Convertible bonds aren’t often viewed as high-yield destinations, but the SPDR Barclays Convertible Securities ETF (NYSEArca: CWB) – the largest ETF in the category – yields north of 3% and is currently soaring.
Convertible bonds are a type of hybrid fixed-coupon security that allows the holder the option to swap the bond security for common or preferred stock at a specified strike price. Due to the bond’s equity option, convertible bonds typically pay less interest than traditional corporate bonds. The fund, though, does not convert its holdings into shares, but investors are exposed to the equity premium due to the way the bonds are priced.
With convertible issuance already at $44 billion year-to-date and on pace to easily top last year’s numbers, investors may want to revisit CWB, particularly if equities continue climbing.
“The deals have allowed investors to play the role that Berkshire Hathaway CEO Warren Buffett once did in providing capital to companies in a time of crisis. Berkshire (BRK.A) has made no high-profile investments in recent months, in part because the public markets can provide capital on terms less onerous than he might demand,” reports Andrew Bary for Barron’s.
Call on CWB
CWB isn’t the typical corporate bond fund that’s dominated by bonds issued by banks. CWB and convertibles, in general, have more of a growth feel than standard corporate bonds.

--- A block of data ---
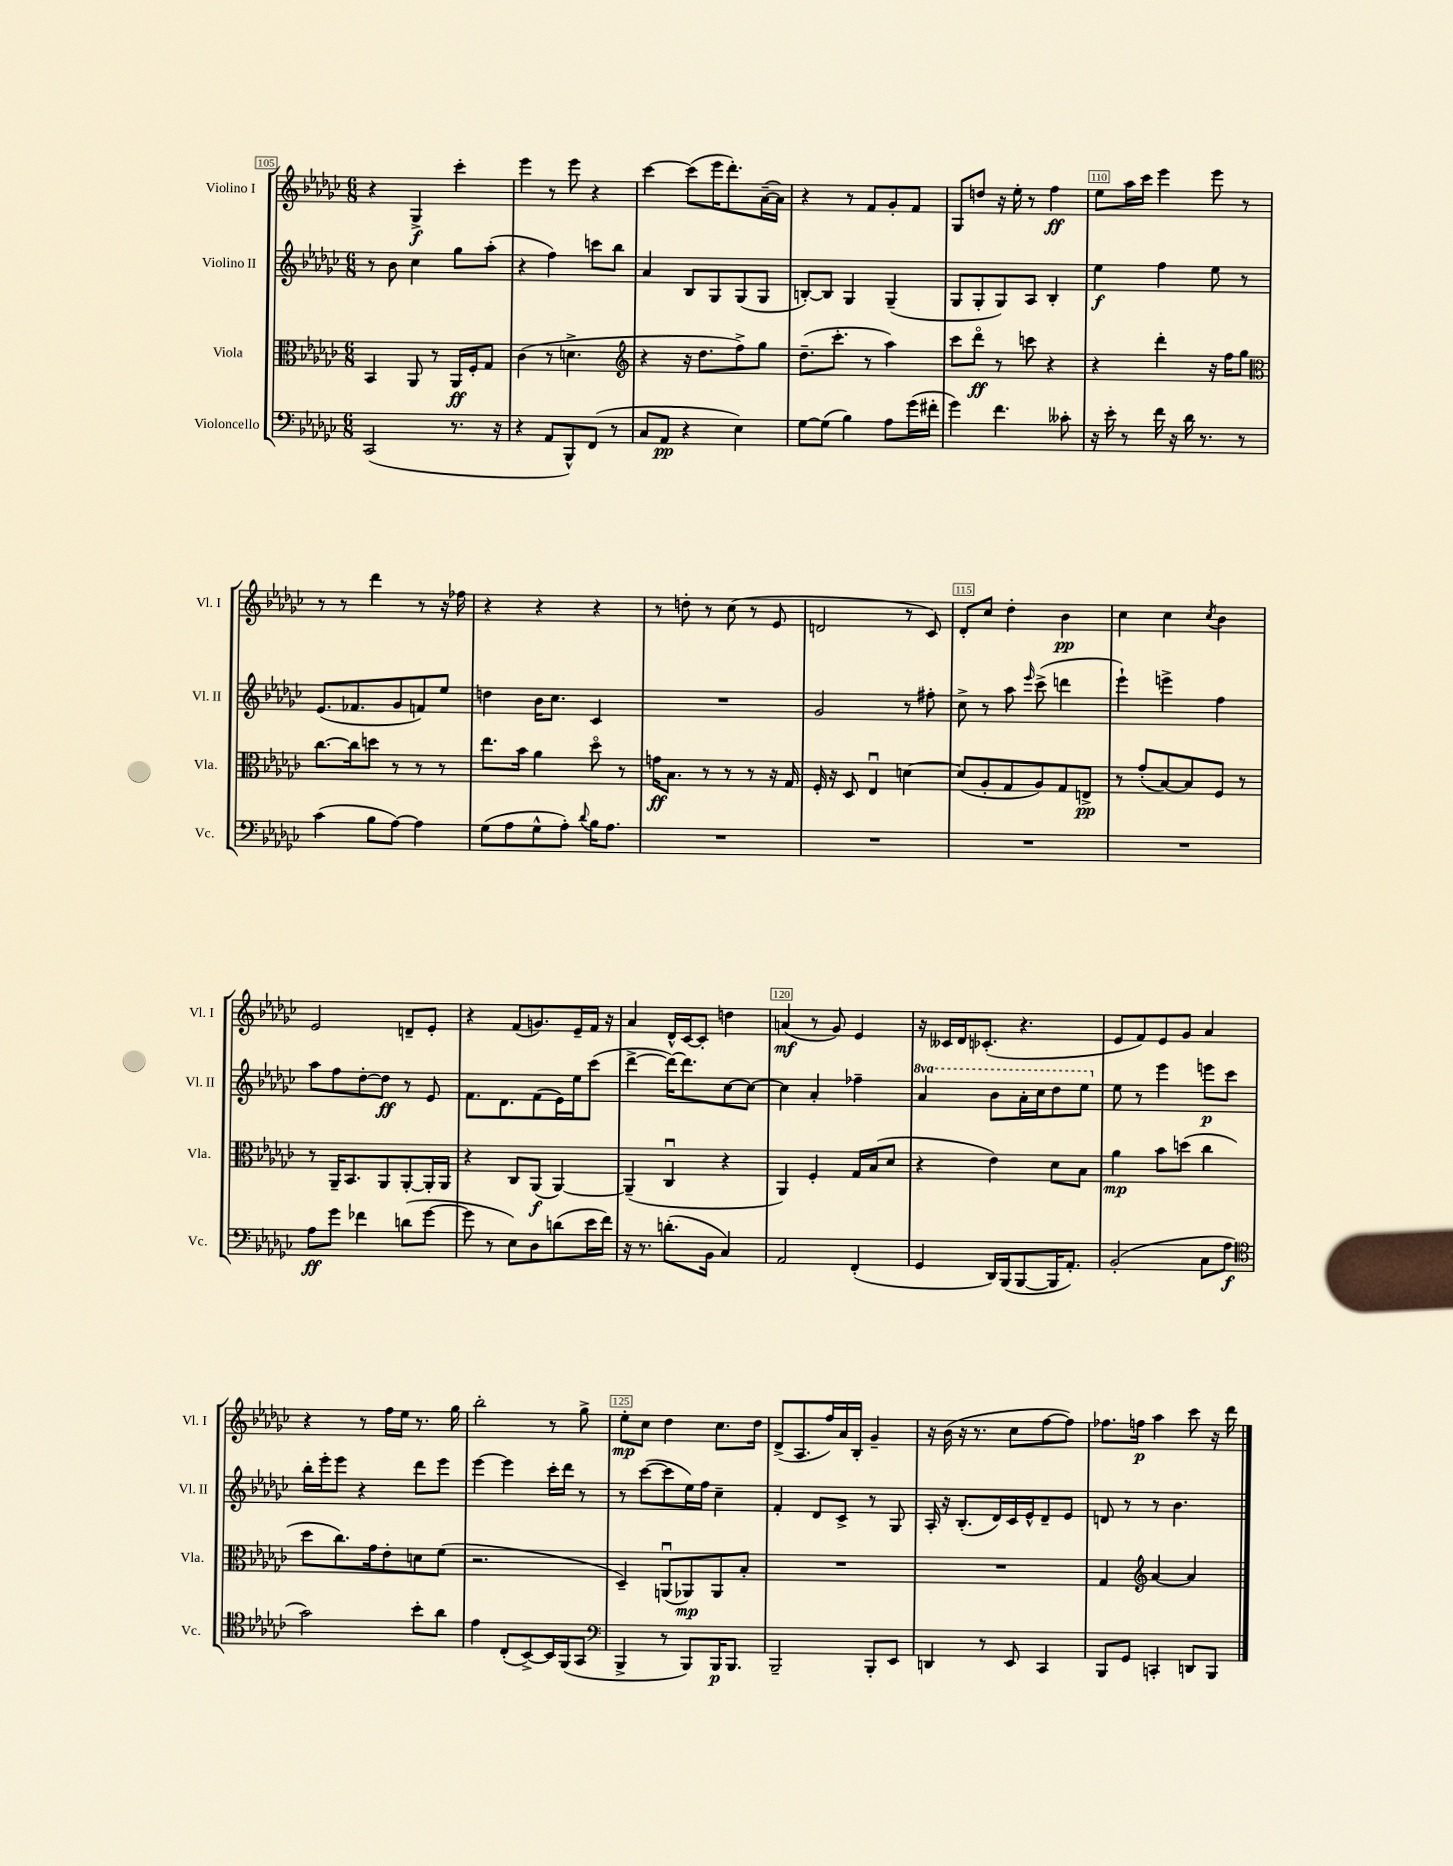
<<
\new StaffGroup <<
\new Staff = "s0" \with { instrumentName = "Violino I" shortInstrumentName = "Vl. I" } {
    \clef treble \key ges \major \numericTimeSignature \time 6/8
    \autoBeamOff r4 ges4->\f ces'''4-. |
    ees'''4 r8 ees'''8 r4 |
    ces'''4~ ces'''8[( ees'''16 des'''8.-.) aes'16~--( aes'16]) |
    r4 r8 f'8[ ges'8-. f'8] |
    ges8[ d''8] r16 ees''16-. r8 f''4\ff |
    ees''8[ aes''16 ces'''16] ees'''4 ees'''8 r8 |
    r8 r8 des'''4 r8 r16 fes''16 |
    r4 r4 r4 |
    r8 d''8-. r8 ces''8( r8 ees'8 |
    d'2 r8 ces'8) |
    des'8[-. ces''8] des''4-. bes'4\pp |
    ces''4 ces''4 \acciaccatura { ces''8 } bes'4 |
    ees'2 d'8[-- ees'8]-. |
    r4 f'8[( g'8.) ees'16-- f'16] r16 |
    aes'4 des'16[-^ ces'16~ ces'8]-. d''4 |
    a'4\mf( r8 ges'8) ees'4 |
    r16 ceses'16[ des'16 ces'8.]-.( r4. |
    ees'8[ f'8) ees'8 ges'8] aes'4 |
    r4 r8 f''16[ ees''16] r8. ges''16 |
    bes''2-. r8 ges''8-> |
    ees''8[-.\mp ces''8] des''4 ces''8.[ des''16] |
    des'8[->( aes8. f''16) aes'16 bes16]-. ges'4-- |
    r16 bes'16( r16 r8. ces''8[ f''8~ f''8]) |
    fes''8.[ f''16]\p aes''4 ces'''8 r16 des'''16 \bar "|." |
}
\new Staff = "s1" \with { instrumentName = "Violino II" shortInstrumentName = "Vl. II" } {
    \clef treble \key ges \major \numericTimeSignature \time 6/8 \set Staff.ottavationMarkups = #ottavation-simple-ordinals
    \autoBeamOff r8 bes'8 ces''4 ges''8[ aes''8]-.( |
    r4 f''4) c'''8[ bes''8] |
    aes'4 bes8[ ges8 ges8( ges8] |
    b8[~-.) b8] ges4 ges4--( |
    ges8[ ges8-. ges8) aes8] bes4-. |
    ees''4\f f''4 ees''8 r8 |
    ees'8.[( fes'8. ges'8 f'8) ees''8] |
    d''4 bes'16[ ces''8.] ces'4 |
    R2. |
    ges'2 r8 fis''8-. |
    ces''8-> r8 aes''8 \grace { ees'''16 } ces'''8->( d'''4 |
    ees'''4-!) e'''4-> f''4 |
    aes''8[ f''8 des''8~-. des''8]\ff r8 ees'8 |
    f'8.[ des'8. f'8( ees'16) ees''16 ces'''8]( |
    des'''4~-> des'''16[~) des'''8. ces''8~ ces''8]~ |
    ces''4 aes'4-. fes''4-- |
    \ottava #1 aes''4 bes''8[ aes''16-. ces'''16 des'''8 ees'''8] \ottava #0 |
    ees''8 r8 ees'''4 e'''8[\p ces'''8] |
    bes''16[-. ees'''16-. ees'''8] r4 des'''8[ ees'''8] |
    ees'''4~ ees'''4 ces'''16[-. des'''16] r8 |
    r8 ces'''8[~( ces'''8 ees''16) f''16] ces''4-- |
    f'4-. des'8[ ces'8]-> r8 ges8 |
    aes16-. r16 bes8.[-.( des'16) ces'16 ees'16-^ des'8-- ees'8] |
    d'8 r8 r8 bes'4. \bar "|." |
}
\new Staff = "s2" \with { instrumentName = "Viola" shortInstrumentName = "Vla." } {
    \clef alto \key ges \major \numericTimeSignature \time 6/8
    \autoBeamOff bes,4 aes,8 r8 aes,16[\ff f16-. ges8] |
    ces'4( r8 d'4.-> |
    \clef treble r4 r16 des''8.[ f''8->) ges''8] |
    des''8.[--( ces'''8.]-. r8 aes''4) |
    ces'''8[ des'''8]\flageolet\ff r8 c'''8 r4 |
    r4 des'''4-. r16 f''16[ ges''8] |
    \clef alto ces''8.[~ ces''16 d''8] r8 r8 r8 |
    ees''8.[ bes'16] aes'4 des''8\flageolet r8 |
    g'16[\ff bes8.] r8 r8 r8 r16 ges16 |
    f16-. r16 des8 ees4\downbow d'4~ |
    d'8[( aes8-. ges8 aes8) ges8 e8]->\pp |
    r8 ges'8[-.( bes8~) bes8 f8] r8 |
    r8 aes,16[-- bes,8. aes,8 aes,8~-. aes,16-. aes,16] |
    r4 ces8[ aes,8]\f( aes,4~) |
    aes,4--( ces4\downbow r4 |
    aes,4) f4-. ges16[ bes16( des'8] |
    r4 ees'4) des'8[ bes8] |
    aes'4\mp bes'8[ d''8]( ces''4 |
    des''8[ ces''8.) ges'16 ees'8-. d'8 f'8]( |
    r2. |
    des4--) a,8[\downbow( aes,8\mp) aes,8 bes8]-. |
    R2. |
    R2. |
    ges4 \clef treble aes'4~ aes'4 \bar "|." |
}
\new Staff = "s3" \with { instrumentName = "Violoncello" shortInstrumentName = "Vc." } {
    \clef bass \key ges \major \numericTimeSignature \time 6/8
    \autoBeamOff ces,2( r8. r16 |
    r4 aes,8[ bes,,8-^) f,8]( r8 |
    ces8[ aes,8]\pp r4 ees4) |
    ges8[~ ges8]( bes4) aes8[ ges'16( fis'16]-. |
    ges'4) f'4. ceses'8-. |
    r16 ees'16-. r8 f'16 r16 des'16 r8. r8 |
    ces'4( bes8[ aes8]~) aes4 |
    ges8[( aes8 ges8-^ aes8]-.) \appoggiatura { des'8 } bes16[ aes8.] |
    R2. |
    R2. |
    R2. |
    R2. |
    aes8[\ff ges'8] fes'4 d'8[( ges'8]~ |
    ges'8 r8 ees8[) des8 d'8( ees'16 f'16]) |
    r16 r8. d'8.[-.( bes,16] ces4) |
    aes,2 f,4-.( |
    ges,4 des,16[) bes,,16( bes,,8~ bes,,16 aes,8.]-.) |
    bes,2-.( ces8[ aes8]\f |
    \clef tenor ges'2) bes'8[-. aes'8] |
    ees'4 ces8[-.( bes,8~->) bes,16 f,16( ges,8] |
    \clef bass bes,,4-> r8 bes,,8[) bes,,16\p bes,,8.] |
    bes,,2-- bes,,8[-. ees,8] |
    d,4 r8 ees,8 ces,4 |
    bes,,8[ ges,8] c,4-. d,8[ bes,,8] \bar "|." |
}
>>
>>
\layout { \context { \Score currentBarNumber = #105 \override BarNumber.break-visibility = ##(#f #t #t) barNumberVisibility = #(every-nth-bar-number-visible 5) \override BarNumber.stencil = #(make-stencil-boxer 0.1 0.3 ly:text-interface::print) } }
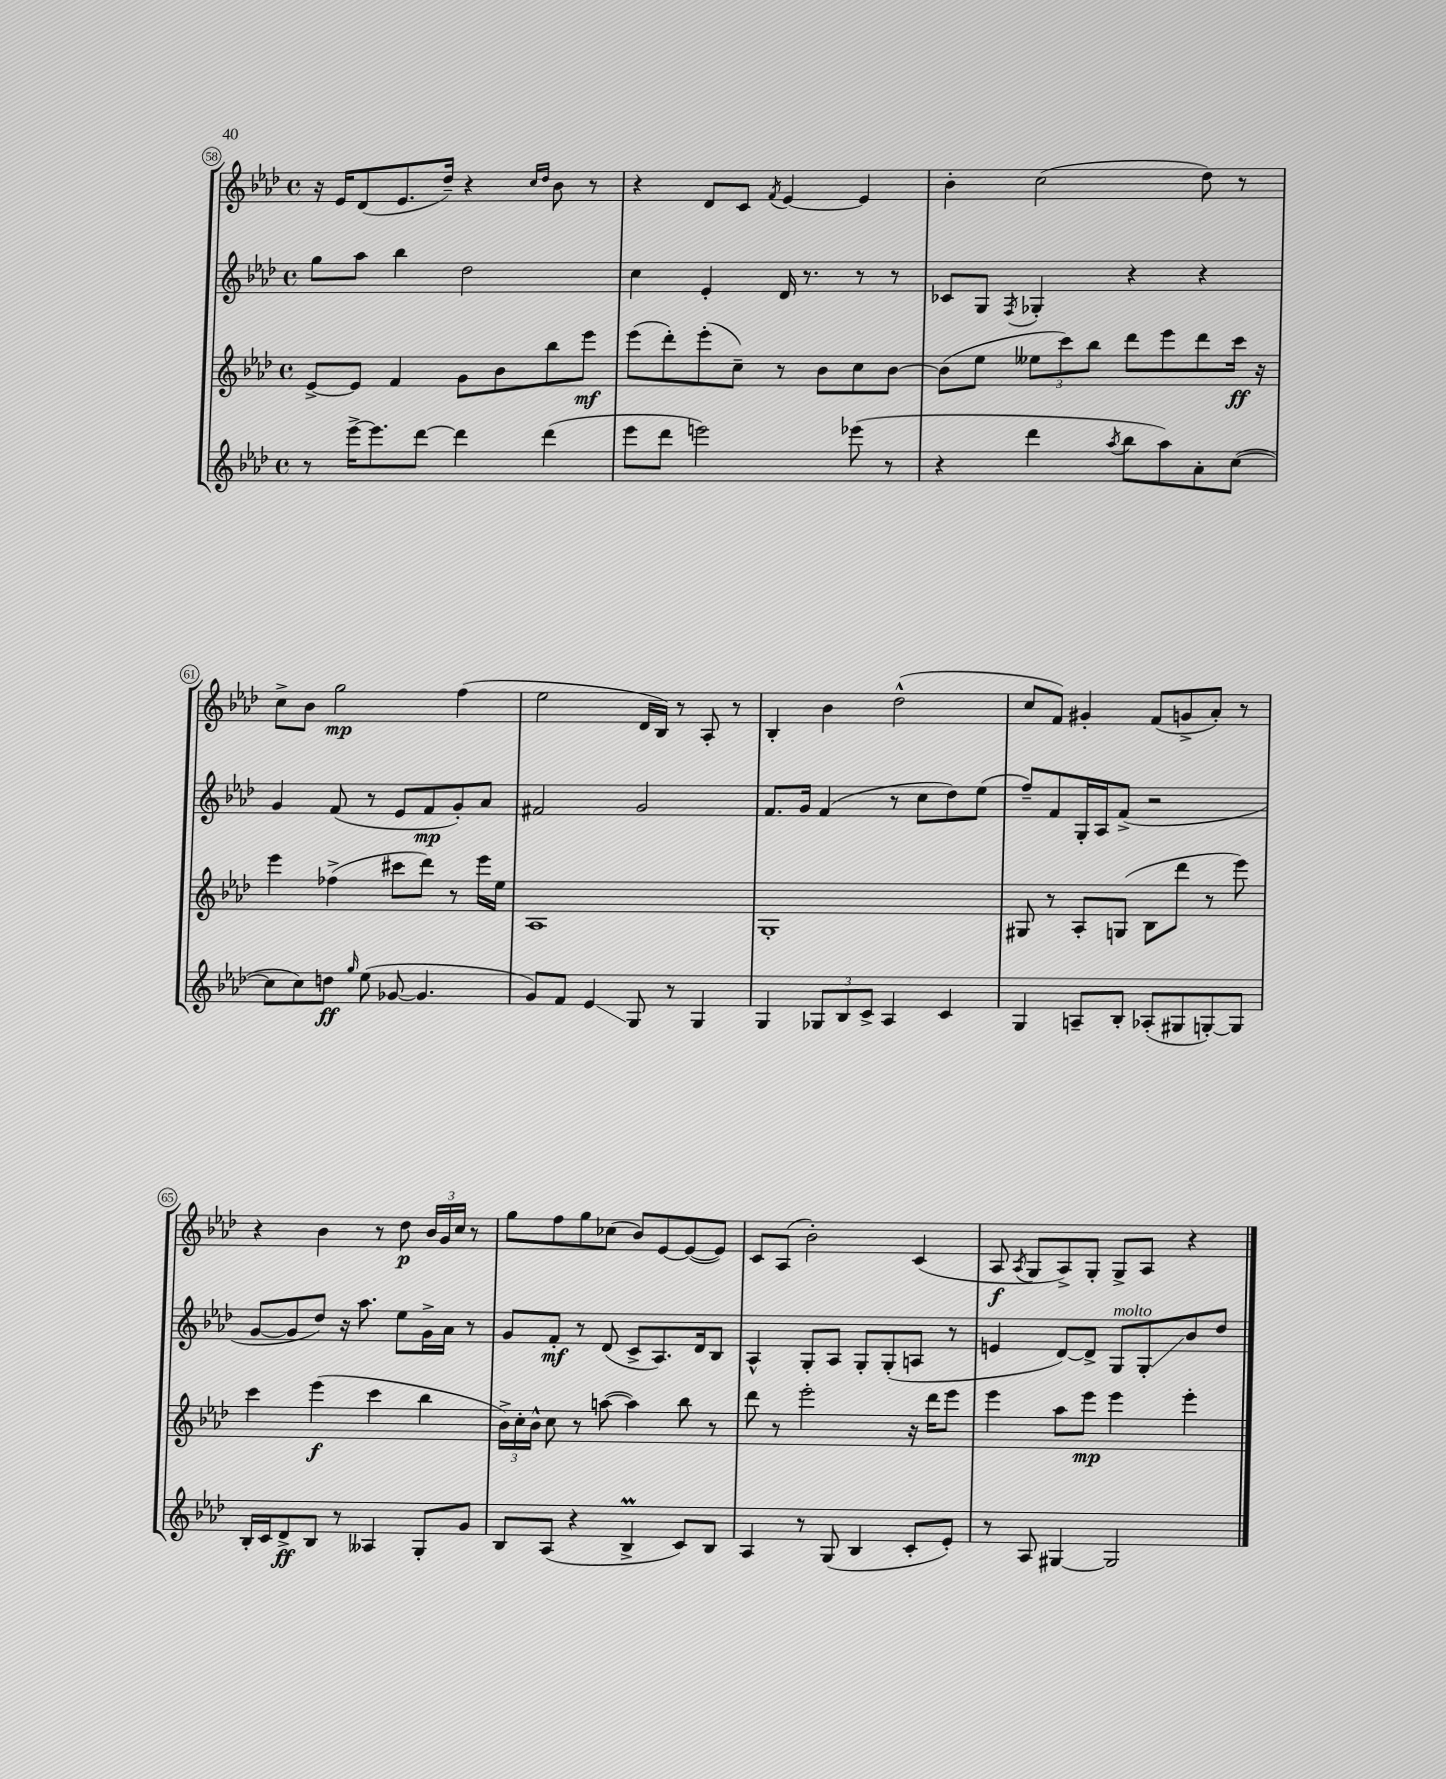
<<
\new StaffGroup <<
\new Staff = "s0" {
    \clef treble \key aes \major \defaultTimeSignature \time 4/4
    \autoBeamOff r16 ees'16[ des'8( ees'8. des''16]--) r4 \grace { c''16[ des''16] } bes'8 r8 |
    r4 des'8[ c'8] \acciaccatura { f'8 } ees'4~ ees'4 |
    bes'4-. c''2( des''8) r8 |
    c''8[-> bes'8] g''2\mp f''4( |
    ees''2 des'16[ bes16]) r8 aes8-. r8 |
    bes4-. bes'4 des''2-^( |
    c''8[ f'8]) gis'4-. f'8[( g'8-> aes'8]-.) r8 |
    r4 bes'4 r8 des''8\p \tuplet 3/2 { bes'16[ g'16 c''16] } r8 |
    g''8[ f''8 g''8 ces''8]( bes'8[) ees'8~ ees'8~( ees'8]) |
    c'8[ aes8]( bes'2-.) c'4( |
    aes8\f \acciaccatura { aes8 } g8[ aes8->) g8]-. g8[-> aes8] r4 \bar "|." |
}
\new Staff = "s1" {
    \clef treble \key aes \major \defaultTimeSignature \time 4/4
    \autoBeamOff g''8[ aes''8] bes''4 des''2 |
    c''4 ees'4-. des'16 r8. r8 r8 |
    ces'8[ g8] \acciaccatura { f8 } ges4-. r4 r4 |
    g'4 f'8( r8 ees'8[ f'8\mp g'8-.) aes'8] |
    fis'2 g'2 |
    f'8.[ g'16] f'4( r8 c''8[ des''8) ees''8]( |
    f''8[--) f'8 g16-. aes16 f'8]->( r2 |
    g'8[~ g'8 des''8]) r16 aes''8. ees''8[ g'16-> aes'16] r8 |
    g'8[ f'8]-.\mf r8 des'8( c'8[-> aes8.) des'16 bes8] |
    aes4-^ g8[-. aes8] g8[-. g8-.( a8] r8 |
    e'4 des'8[~) des'8]-> g8[^\markup { \italic "molto" } g8-.\glissando bes'8 des''8] \bar "|." |
}
\new Staff = "s2" {
    \clef treble \key aes \major \defaultTimeSignature \time 4/4
    \autoBeamOff ees'8[~-> ees'8] f'4 g'8[ bes'8 bes''8 ees'''8]\mf |
    ees'''8[( des'''8-.) ees'''8-.( c''8]--) r8 bes'8[ c''8 bes'8]~ |
    bes'8[( ees''8] \tuplet 3/2 { eeses''8[ c'''8) bes''8] } des'''8[ ees'''8 des'''8 c'''16]\ff r16 |
    ees'''4 fes''4->( cis'''8[ des'''8]) r8 ees'''16[ ees''16] |
    aes1 |
    g1-. |
    gis8 r8 aes8[-. g8]( bes8[ des'''8] r8 ees'''8) |
    c'''4 ees'''4\f( c'''4 bes''4 |
    \tuplet 3/2 { bes'16[->) c''16-. bes'16]-^ } c''8 r8 a''8~( a''4) bes''8 r8 |
    des'''8 r8 ees'''2-. r16 des'''16[ ees'''8] |
    ees'''4 aes''8[ ees'''8]\mp ees'''4 ees'''4-. \bar "|." |
}
\new Staff = "s3" {
    \clef treble \key aes \major \defaultTimeSignature \time 4/4
    \autoBeamOff r8 ees'''16[~-> ees'''8. des'''8]~ des'''4 des'''4( |
    ees'''8[ des'''8] e'''2) ees'''8( r8 |
    r4 des'''4 \acciaccatura { aes''8 } bes''8[ aes''8) aes'8-. c''8]~( |
    c''8[ c''8) d''8]\ff \grace { g''16 } ees''8( ges'8~ ges'4. |
    g'8[) f'8] ees'4\glissando g8 r8 g4 |
    g4 \tuplet 3/2 { ges8[ bes8 c'8]-> } aes4 c'4 |
    g4 a8[-- bes8]-. aes8[-.( gis8 g8~-.) g8] |
    bes16[-. c'16 des'8->\ff bes8] r8 aeses4 g8[-. g'8] |
    bes8[ aes8]( r4 bes4->\prall c'8[) bes8] |
    aes4 r8 g8( bes4 c'8[-. ees'8]-.) |
    r8 aes8 gis4~ gis2 \bar "|." |
}
>>
>>
\layout { \context { \Score currentBarNumber = #58 \override BarNumber.stencil = #(make-stencil-circler 0.1 0.3 ly:text-interface::print) } }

--- Exercise ---
Resume the passage on convertible bonds and the CWB fund, picking up right after its last sentence.

--- Exercise output ---
Other CWB advantages include convertibles’ status as the top-performing bonds when rates rise and an expense ratio of just 0.4%, more than 70 basis points below the average actively managed a convertible bond mutual fund. Long-term data indicate convertibles have actually outpaced stocks.
“Historically, converts have generated equity-like returns with lower risk. The market returned 23.2% last year, behind the S&P 500’s 31.5% return. Through the middle of last week, convertibles had a negative 0.5% total return this year, based on the ICE BofA U.S. Convertibles index, better than the S&P 500’s negative 8%,” according to Barron’s.
Convertible bonds are seen as a middle ground between stocks and bonds. The securities pay lower coupons than regular unsecured debt securities, but they can also make up the difference if the company’s shares continue to appreciate it. Due to onerous regulations, CWB is a preferred avenue to convertibles for many investors.
“Individual investors can’t buy most of the recently issued converts because they were sold through institutional-only transactions governed by Rule 144A of the Securities Act of 1933,” reports Barron’s.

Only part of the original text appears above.